* Task requirements: When you return the data, keep every word exact and include none of the images.

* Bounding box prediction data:
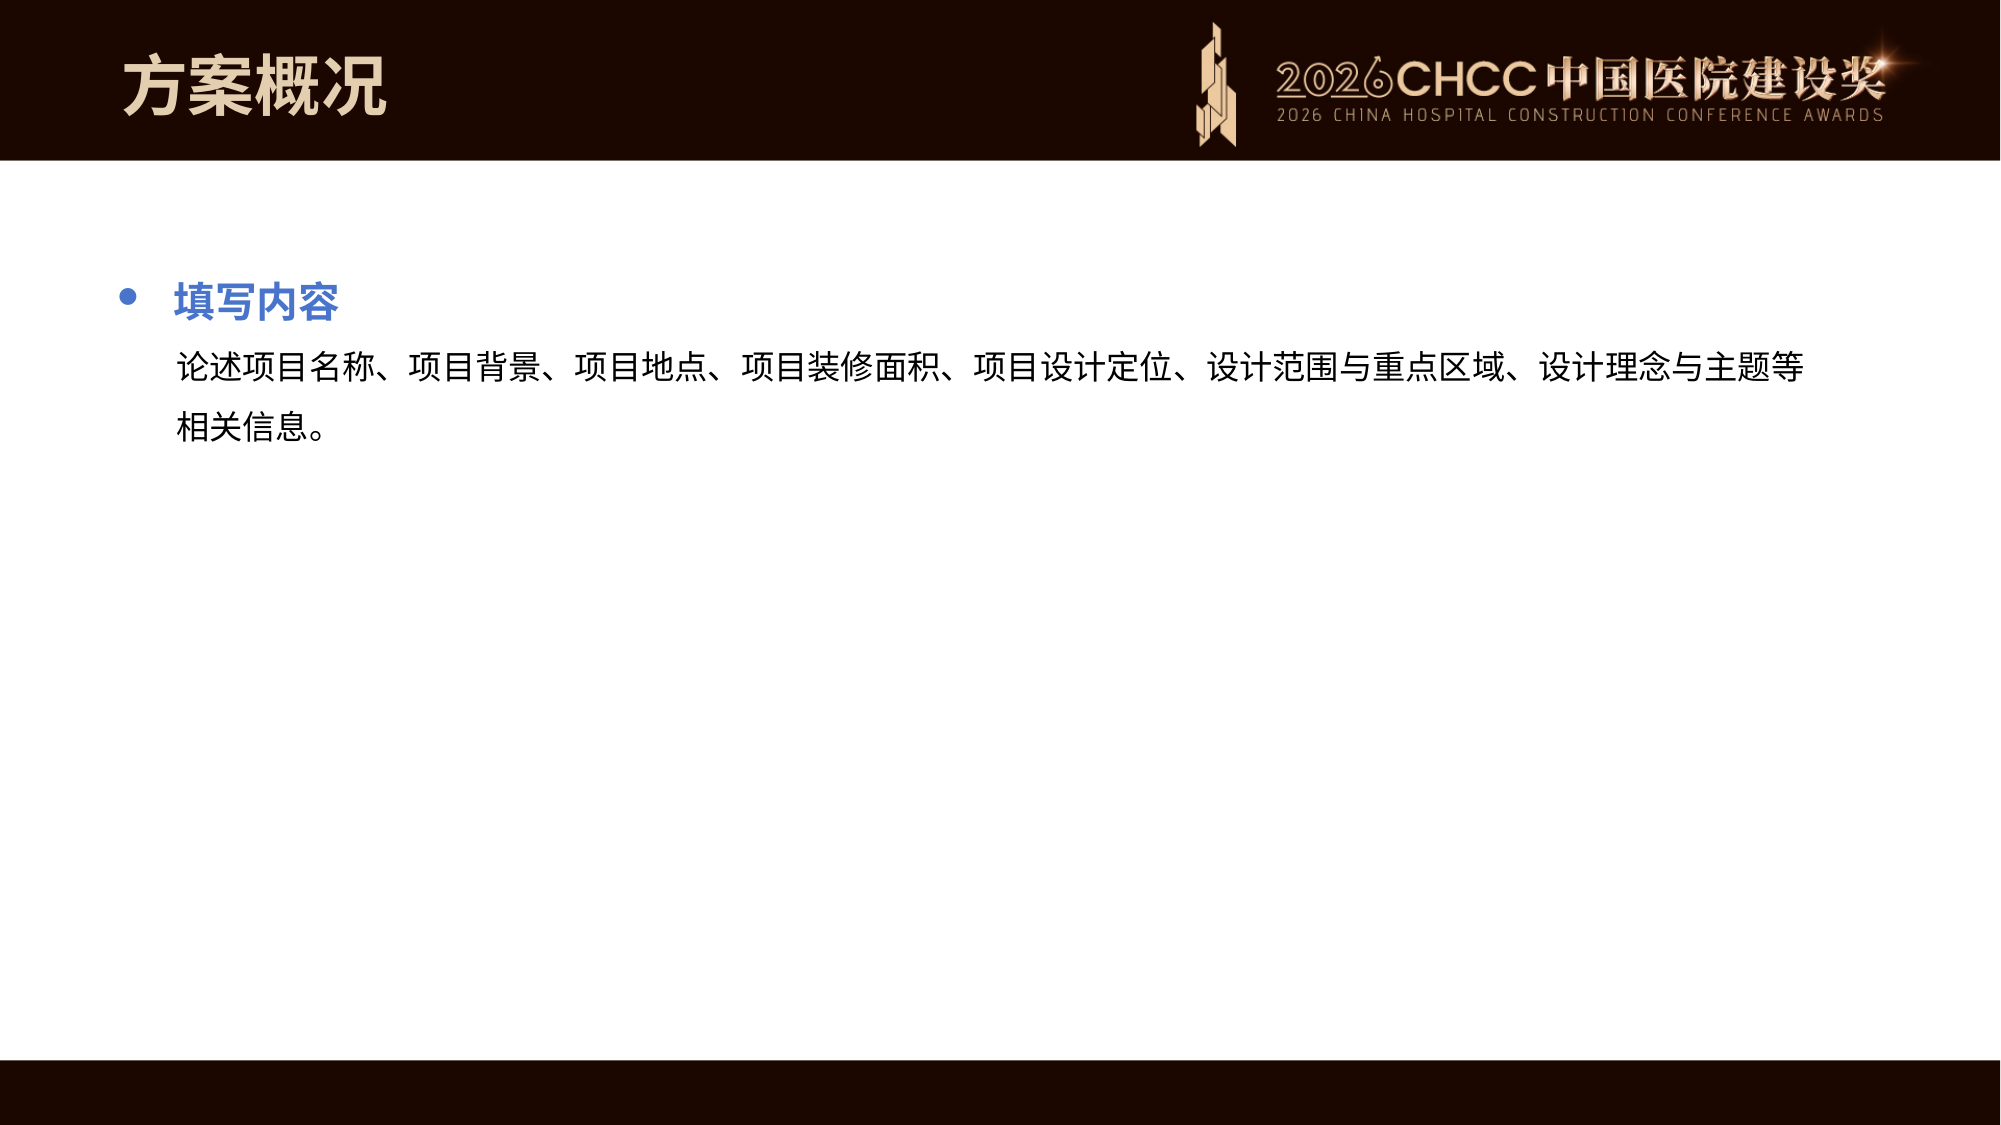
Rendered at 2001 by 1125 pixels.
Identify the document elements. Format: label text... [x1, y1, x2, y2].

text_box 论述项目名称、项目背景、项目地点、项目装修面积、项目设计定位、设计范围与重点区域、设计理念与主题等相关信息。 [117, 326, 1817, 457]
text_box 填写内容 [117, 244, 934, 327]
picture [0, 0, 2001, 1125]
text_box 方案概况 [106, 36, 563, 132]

* Output for this exercise:
Rendered at 2001 by 1125 pixels.
Identify the document elements. Format: label text... [x1, y1, x2, y2].

text_box 论述项目名称、项目背景、项目地点、项目装修面积、项目设计定位、设计范围与重点区域、设计理念与主题等相关信息。 [117, 326, 1817, 457]
text_box 填写内容 [117, 244, 934, 327]
picture [0, 0, 2001, 1125]
text_box 方案概况 [106, 36, 563, 132]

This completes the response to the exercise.